I can’t believe no one has said this yet: “Grow up NightRabbit!”
You’re 25, not 15. Not even 19. At this point in your life, you should either be done with school or heavily invested (financially and in every other way) in graduate or other schooling. You should be gainfully employed to either pay for that schooling or to pay your own way. You have been educated, nurtured and groomed to be independent–go be independent. That means making decisions that have long term effects on your life and the lives of people you care about. No marriage or kids for you? That’s great.
It does not mean snarking on those who have made different decisions than your own. Perhaps you are happy in this arrested development–others aren’t. Why should they be? Not everyone wants to stay in the playpen–which has its own downsides, which I note you have neglected to mention.
Is this about your best female friend getting married or something?
I got married at 24. I was one of those who thought it would all work out. It hasn’t. I don’t blame my age at marriage for that, though.

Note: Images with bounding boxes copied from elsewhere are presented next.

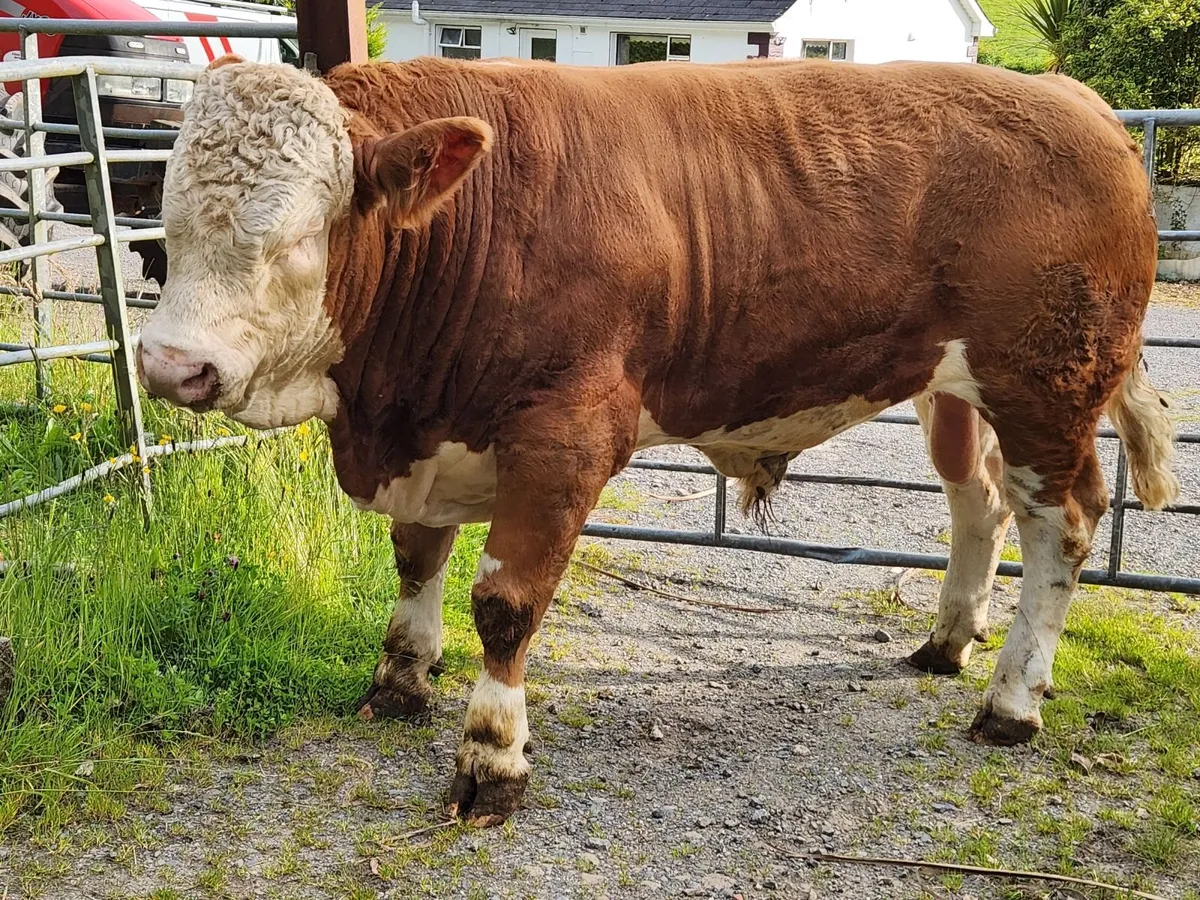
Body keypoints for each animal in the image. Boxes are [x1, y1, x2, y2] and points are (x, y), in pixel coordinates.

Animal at [136, 52, 1180, 827]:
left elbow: (506, 604)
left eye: (296, 238)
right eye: (167, 223)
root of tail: (1070, 95)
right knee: (981, 502)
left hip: (1047, 385)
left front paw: (492, 757)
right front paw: (401, 675)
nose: (169, 365)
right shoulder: (427, 435)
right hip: (953, 391)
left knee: (1065, 523)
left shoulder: (564, 435)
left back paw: (1010, 703)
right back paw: (948, 642)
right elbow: (416, 557)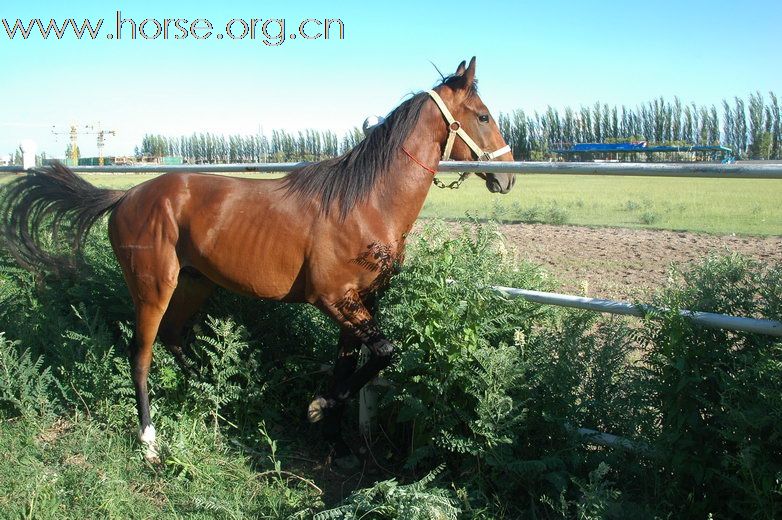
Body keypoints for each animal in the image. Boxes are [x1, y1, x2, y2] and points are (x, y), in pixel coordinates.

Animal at [1, 58, 516, 464]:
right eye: (483, 115)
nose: (508, 177)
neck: (364, 202)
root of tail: (126, 195)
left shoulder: (360, 301)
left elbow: (351, 364)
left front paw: (336, 439)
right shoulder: (333, 299)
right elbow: (384, 353)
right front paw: (318, 408)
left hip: (195, 283)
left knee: (175, 338)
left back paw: (211, 392)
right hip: (153, 288)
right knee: (140, 354)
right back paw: (149, 441)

My SIL didn’t find a man she wanted to marry until she was in her 30s. They waited to have kids. She is now 44, mother of a 6 year old Kindergartner and twin 4 year olds. Her husband (aka Dave the Dickhead, but that’s for another thread) is 10 years older than she is (she married her boss).
Let’s do some math: when their oldest (and btw, these kids only came about via expensive fertility treatments) is graduating from HS (and they held her back a year–to give her “advantage”)–her father will be 67; 69 when the twins go off to college. I do hope that college is LESS expensive in future (hah!) and that he has saved well all these years of singlehood–he’s going to need every penny. They didn’t buy a house until she was pregnant, so that mortgage (actually 2 mortgages) won’t be paid off, either.
This is adulthood. Grow up. If the thought has never crossed your mind re kids (wanting or not wanting them) and you’re a 25 year old female, you’re developmentally delayed. No one will judge you (here) if you don’t have kids–for some, like mothers and grandmothers, it can be a very big deal–but to criticize others for getting married and having them while in their 20s seems a bit over the top.
Dangerosa is quite correct re the biological clock. You may be a Bright Young Thing, having fun and going places in your mind, but your body has moved on. That’s just the way it is.